§ Exercise objective: With no edits of any kind, print each record that follows.

§ Source records:
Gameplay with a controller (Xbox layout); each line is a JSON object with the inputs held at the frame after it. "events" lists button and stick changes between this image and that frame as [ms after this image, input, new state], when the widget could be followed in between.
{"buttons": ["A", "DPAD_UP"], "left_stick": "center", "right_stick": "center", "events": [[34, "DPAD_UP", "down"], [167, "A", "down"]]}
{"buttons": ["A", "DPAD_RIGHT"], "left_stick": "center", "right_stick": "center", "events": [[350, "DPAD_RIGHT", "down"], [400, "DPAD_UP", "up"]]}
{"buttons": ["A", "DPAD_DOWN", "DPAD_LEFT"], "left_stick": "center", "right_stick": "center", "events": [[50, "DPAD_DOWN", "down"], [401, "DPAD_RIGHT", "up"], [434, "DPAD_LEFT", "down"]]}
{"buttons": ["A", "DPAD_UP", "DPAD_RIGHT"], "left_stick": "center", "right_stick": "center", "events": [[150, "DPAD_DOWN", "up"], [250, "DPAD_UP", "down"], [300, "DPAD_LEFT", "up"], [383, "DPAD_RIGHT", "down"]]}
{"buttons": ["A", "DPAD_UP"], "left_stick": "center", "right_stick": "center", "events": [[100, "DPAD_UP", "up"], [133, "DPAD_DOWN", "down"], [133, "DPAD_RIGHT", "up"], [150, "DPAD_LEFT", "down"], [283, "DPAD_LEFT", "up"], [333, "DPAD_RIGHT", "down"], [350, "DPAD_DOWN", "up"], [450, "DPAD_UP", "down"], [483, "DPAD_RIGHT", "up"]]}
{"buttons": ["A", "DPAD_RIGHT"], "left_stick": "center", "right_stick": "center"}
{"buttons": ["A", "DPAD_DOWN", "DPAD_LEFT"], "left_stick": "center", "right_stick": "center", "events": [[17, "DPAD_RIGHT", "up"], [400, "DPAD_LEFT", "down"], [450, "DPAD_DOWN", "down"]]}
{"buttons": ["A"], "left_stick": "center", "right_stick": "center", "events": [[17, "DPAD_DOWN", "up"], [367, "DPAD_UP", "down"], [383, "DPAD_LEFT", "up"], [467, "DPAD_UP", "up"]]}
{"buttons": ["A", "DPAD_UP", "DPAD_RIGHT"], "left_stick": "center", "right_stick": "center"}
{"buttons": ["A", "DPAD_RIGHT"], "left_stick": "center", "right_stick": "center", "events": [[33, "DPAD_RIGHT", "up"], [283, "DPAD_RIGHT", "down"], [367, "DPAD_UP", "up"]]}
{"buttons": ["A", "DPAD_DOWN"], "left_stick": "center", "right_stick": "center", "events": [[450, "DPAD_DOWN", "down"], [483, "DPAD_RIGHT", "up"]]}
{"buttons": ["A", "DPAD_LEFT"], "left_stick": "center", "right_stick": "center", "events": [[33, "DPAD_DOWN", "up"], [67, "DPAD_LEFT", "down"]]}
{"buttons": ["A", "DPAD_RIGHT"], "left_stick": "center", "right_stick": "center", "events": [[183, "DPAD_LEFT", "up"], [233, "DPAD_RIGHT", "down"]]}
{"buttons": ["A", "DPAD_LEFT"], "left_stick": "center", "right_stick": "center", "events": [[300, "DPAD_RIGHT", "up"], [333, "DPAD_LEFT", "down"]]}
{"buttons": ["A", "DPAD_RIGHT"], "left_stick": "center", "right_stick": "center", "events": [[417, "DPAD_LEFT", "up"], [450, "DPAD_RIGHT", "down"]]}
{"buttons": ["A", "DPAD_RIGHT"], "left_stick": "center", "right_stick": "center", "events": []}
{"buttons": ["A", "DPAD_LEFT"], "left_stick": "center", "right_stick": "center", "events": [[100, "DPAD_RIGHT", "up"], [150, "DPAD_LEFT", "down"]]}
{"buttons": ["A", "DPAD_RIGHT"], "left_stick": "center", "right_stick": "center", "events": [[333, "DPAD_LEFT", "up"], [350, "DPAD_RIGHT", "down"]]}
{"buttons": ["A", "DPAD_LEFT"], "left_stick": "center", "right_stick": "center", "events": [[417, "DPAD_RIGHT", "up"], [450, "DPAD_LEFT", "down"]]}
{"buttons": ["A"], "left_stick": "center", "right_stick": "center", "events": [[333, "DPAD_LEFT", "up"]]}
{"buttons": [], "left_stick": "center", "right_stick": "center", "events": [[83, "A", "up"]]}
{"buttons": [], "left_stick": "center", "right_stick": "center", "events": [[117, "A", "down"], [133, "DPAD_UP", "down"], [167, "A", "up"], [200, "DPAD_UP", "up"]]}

§ Solution below:
Gameplay with a controller (Xbox layout); each line is a JSON object with the inputs held at the frame after it. "events" lists button and stick changes between this image and that frame as [ms after this image, input, new state], when the widget could be followed in between.
{"buttons": ["A", "DPAD_UP"], "left_stick": "center", "right_stick": "center", "events": [[34, "DPAD_UP", "down"], [167, "A", "down"]]}
{"buttons": ["A", "DPAD_RIGHT"], "left_stick": "center", "right_stick": "center", "events": [[350, "DPAD_RIGHT", "down"], [400, "DPAD_UP", "up"]]}
{"buttons": ["A", "DPAD_DOWN", "DPAD_LEFT"], "left_stick": "center", "right_stick": "center", "events": [[50, "DPAD_DOWN", "down"], [401, "DPAD_RIGHT", "up"], [434, "DPAD_LEFT", "down"]]}
{"buttons": ["A", "DPAD_UP", "DPAD_RIGHT"], "left_stick": "center", "right_stick": "center", "events": [[150, "DPAD_DOWN", "up"], [250, "DPAD_UP", "down"], [300, "DPAD_LEFT", "up"], [383, "DPAD_RIGHT", "down"]]}
{"buttons": ["A", "DPAD_UP"], "left_stick": "center", "right_stick": "center", "events": [[100, "DPAD_UP", "up"], [133, "DPAD_DOWN", "down"], [133, "DPAD_RIGHT", "up"], [150, "DPAD_LEFT", "down"], [283, "DPAD_LEFT", "up"], [333, "DPAD_RIGHT", "down"], [350, "DPAD_DOWN", "up"], [450, "DPAD_UP", "down"], [483, "DPAD_RIGHT", "up"]]}
{"buttons": ["A", "DPAD_RIGHT"], "left_stick": "center", "right_stick": "center"}
{"buttons": ["A", "DPAD_DOWN", "DPAD_LEFT"], "left_stick": "center", "right_stick": "center", "events": [[17, "DPAD_RIGHT", "up"], [400, "DPAD_LEFT", "down"], [450, "DPAD_DOWN", "down"]]}
{"buttons": ["A"], "left_stick": "center", "right_stick": "center", "events": [[17, "DPAD_DOWN", "up"], [367, "DPAD_UP", "down"], [383, "DPAD_LEFT", "up"], [467, "DPAD_UP", "up"]]}
{"buttons": ["A", "DPAD_UP", "DPAD_RIGHT"], "left_stick": "center", "right_stick": "center"}
{"buttons": ["A", "DPAD_RIGHT"], "left_stick": "center", "right_stick": "center", "events": [[33, "DPAD_RIGHT", "up"], [283, "DPAD_RIGHT", "down"], [367, "DPAD_UP", "up"]]}
{"buttons": ["A", "DPAD_DOWN"], "left_stick": "center", "right_stick": "center", "events": [[450, "DPAD_DOWN", "down"], [483, "DPAD_RIGHT", "up"]]}
{"buttons": ["A", "DPAD_LEFT"], "left_stick": "center", "right_stick": "center", "events": [[33, "DPAD_DOWN", "up"], [67, "DPAD_LEFT", "down"]]}
{"buttons": ["A", "DPAD_RIGHT"], "left_stick": "center", "right_stick": "center", "events": [[183, "DPAD_LEFT", "up"], [233, "DPAD_RIGHT", "down"]]}
{"buttons": ["A", "DPAD_LEFT"], "left_stick": "center", "right_stick": "center", "events": [[300, "DPAD_RIGHT", "up"], [333, "DPAD_LEFT", "down"]]}
{"buttons": ["A", "DPAD_RIGHT"], "left_stick": "center", "right_stick": "center", "events": [[417, "DPAD_LEFT", "up"], [450, "DPAD_RIGHT", "down"]]}
{"buttons": ["A", "DPAD_RIGHT"], "left_stick": "center", "right_stick": "center", "events": []}
{"buttons": ["A", "DPAD_LEFT"], "left_stick": "center", "right_stick": "center", "events": [[100, "DPAD_RIGHT", "up"], [150, "DPAD_LEFT", "down"]]}
{"buttons": ["A", "DPAD_RIGHT"], "left_stick": "center", "right_stick": "center", "events": [[333, "DPAD_LEFT", "up"], [350, "DPAD_RIGHT", "down"]]}
{"buttons": ["A", "DPAD_LEFT"], "left_stick": "center", "right_stick": "center", "events": [[417, "DPAD_RIGHT", "up"], [450, "DPAD_LEFT", "down"]]}
{"buttons": ["A"], "left_stick": "center", "right_stick": "center", "events": [[333, "DPAD_LEFT", "up"]]}
{"buttons": [], "left_stick": "center", "right_stick": "center", "events": [[83, "A", "up"]]}
{"buttons": [], "left_stick": "center", "right_stick": "center", "events": [[117, "A", "down"], [133, "DPAD_UP", "down"], [167, "A", "up"], [200, "DPAD_UP", "up"]]}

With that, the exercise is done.